## [TASK DESCRIPTION]
In the data below, which lines hold the word "Configuration"? Copy them.

(RECORDS SHOWN Opens)

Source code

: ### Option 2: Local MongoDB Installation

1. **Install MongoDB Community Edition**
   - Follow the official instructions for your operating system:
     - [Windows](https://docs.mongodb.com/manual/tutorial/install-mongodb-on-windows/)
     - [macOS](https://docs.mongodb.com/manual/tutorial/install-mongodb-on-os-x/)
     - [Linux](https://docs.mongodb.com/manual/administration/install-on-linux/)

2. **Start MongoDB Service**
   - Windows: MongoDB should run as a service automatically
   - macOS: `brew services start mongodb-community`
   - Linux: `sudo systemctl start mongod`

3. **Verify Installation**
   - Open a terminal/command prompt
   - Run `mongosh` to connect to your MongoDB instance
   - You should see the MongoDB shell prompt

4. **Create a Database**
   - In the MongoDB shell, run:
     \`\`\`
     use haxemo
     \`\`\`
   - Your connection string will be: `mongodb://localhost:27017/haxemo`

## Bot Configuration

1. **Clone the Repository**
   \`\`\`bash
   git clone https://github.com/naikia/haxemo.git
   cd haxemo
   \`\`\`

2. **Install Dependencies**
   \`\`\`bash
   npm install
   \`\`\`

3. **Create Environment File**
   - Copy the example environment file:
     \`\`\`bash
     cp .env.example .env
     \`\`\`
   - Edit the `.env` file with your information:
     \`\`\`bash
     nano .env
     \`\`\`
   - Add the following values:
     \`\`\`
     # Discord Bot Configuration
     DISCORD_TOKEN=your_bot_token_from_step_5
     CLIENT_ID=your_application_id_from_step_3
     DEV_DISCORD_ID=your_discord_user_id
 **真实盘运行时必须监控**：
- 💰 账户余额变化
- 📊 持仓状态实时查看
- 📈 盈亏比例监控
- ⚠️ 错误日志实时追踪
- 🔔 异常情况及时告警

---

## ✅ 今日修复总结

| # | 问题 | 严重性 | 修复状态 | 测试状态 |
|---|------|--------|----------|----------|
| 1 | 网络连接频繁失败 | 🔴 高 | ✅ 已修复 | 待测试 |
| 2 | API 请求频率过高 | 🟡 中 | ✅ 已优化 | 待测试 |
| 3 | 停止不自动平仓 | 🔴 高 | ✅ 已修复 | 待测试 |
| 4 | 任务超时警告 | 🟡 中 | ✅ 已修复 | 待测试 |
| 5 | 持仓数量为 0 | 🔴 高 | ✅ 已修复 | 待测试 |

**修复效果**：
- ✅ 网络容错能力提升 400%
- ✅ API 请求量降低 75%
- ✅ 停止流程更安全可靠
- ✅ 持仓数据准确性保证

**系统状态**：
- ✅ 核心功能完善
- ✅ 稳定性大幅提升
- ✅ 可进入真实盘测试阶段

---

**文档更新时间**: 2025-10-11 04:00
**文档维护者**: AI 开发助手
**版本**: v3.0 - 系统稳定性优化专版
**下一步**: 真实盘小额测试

(RECORDS SHOWN Closes)

## [RESULT]
## Bot Configuration
     # Discord Bot Configuration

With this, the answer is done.